Tijdens deze periode werd het contact met de hervormde gemeente zodanig, dat al snel ontmoetingen tussen de beide kerkenraden gehouden werden en gezamenlijke gemeenteavonden werden georganiseerd. Eind 1996 kwam de federatieve samenwerking tussen beide gemeenten tot stand. Langzamerhand kwam daardoor ook de ‘gebouwenkwestie’ ter sprake: twee kerken voor één Protestantse Gemeente waren te veel. Dat de gereformeerde kerk aan de Fort den Haakweg met dubbeltjes en kwartjes bij elkaar gespaard was, nadat in 1951 de ‘oude kerk’ aan de Schoolstraat aan de vrijgemaakten toegewezen was, speelde bij de besluitvorming een grote rol.

De Pelgrimskerk (foto: Reliwiki, Andre van Dijk).

Uiteindelijk werd toch besloten de gereformeerde kerk en de hervormde pastorie te verkopen, terwijl bij het hervormde kerkgebouw in 2004 het kerkelijk centrum ‘De Ontmoeting’ gerealiseerd werd.

Ds. J.M. Haas (2000 tot 2003).

Een preekbeurt in Veere was het begin van het beroep dat uitgebracht werd op kandidaat mevr. J.M. Haas (*1972). En daarna een ritje naar de toekomstige woon- en werkplaats: ‘Bloeiend fluitenkruid, blauwe lucht en witte zeilen. Zeeland verkocht zichzelf. En wij waren verkocht’.

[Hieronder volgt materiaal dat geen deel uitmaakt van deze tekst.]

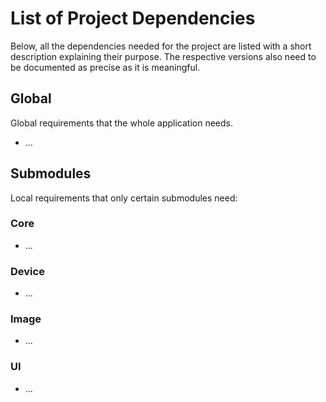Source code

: # List of Project Dependencies
Below, all the dependencies needed for the project are listed with a short description explaining their purpose. The respective versions also need to be documented as precise as it is meaningful.

## Global
Global requirements that the whole application needs.

- ...

## Submodules
Local requirements that only certain submodules need:

### Core
- ...

### Device
- ...

### Image
- ...

### UI
- ...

‘Met veel plezier’ begon de nieuwe (hervormde) predikant per 29 oktober 2000 aan haar werk in de Federatieve Gemeente te Vrouwenpolder. Een periode van ‘veel nieuwe indrukken, hard werken en plezierig samenwerken’ volgden. ‘Maar ik nam te weinig tijd om te herstellen van alles wat ik deed en meemaakte’, wat leidde tot een langdurige ziekte. Per 1 april 2003 werd de predikant emeritaat verleend.

Protestantse Gemeente.

Uiteindelijk werden in het kader van het Samen-op-Wegproces ook in Vrouwenpolder de Gereformeerde Kerk en de Hervormde Gemeente in mei 2004 definitief samengesmolten tot de Protestantse Gemeente Vrouwenpolder. Op zondag 2 mei 2004 werd in de gereformeerde kerk de laatste dienst gehouden. Vanaf de week daarop werd gekerkt in de voormalig hervormde kerk, ook aan de Fort den Haakweg, die ter gelegenheid van het samengaan was omgedoopt tot ‘Pelgrimskerk’, waarbij in 2004 een bijpassende ruimte werd gebouwd, ‘De Ontmoeting’.

Pelgrims trekken samen verder.

Ds. IJkel besluit zijn boekje onder meer met de volgende woorden: ‘(…) In zekere zin is geloven zoiets als het ondernemen van een pelgrimsreis. Je gaat op weg, zonder dat je precies weet waar je uiteindelijk terecht zult komen. Onderweg zoek je steun bij elkaar. En de plek waar dat nog altijd heel intens wordt beleefd is het gebouw dat nu Pelgrimskerk heet. Het gebouw waarin hervormden en gereformeerden samen leren hoe ze verder zullen gaan, op weg naar het land dat de Eeuwige zal wijzen. Op weg naar het land van Pasen voorgoed’.

Ledentallen van de Gereformeerde Kerk te Vrouwenpolder.

De ledentallen van de Gereformeerde Kerk te Vrouwenpolder tussen 1904 en 2004.

Bron:

L.J.G. IJkel, Een huis van hout en steen. Een kleine geschiedenis van de Gereformeerde Kerk van Vrouwenpolder tussen 19 november 1953 en 2 mei 2004. Apeldoorn, 2015.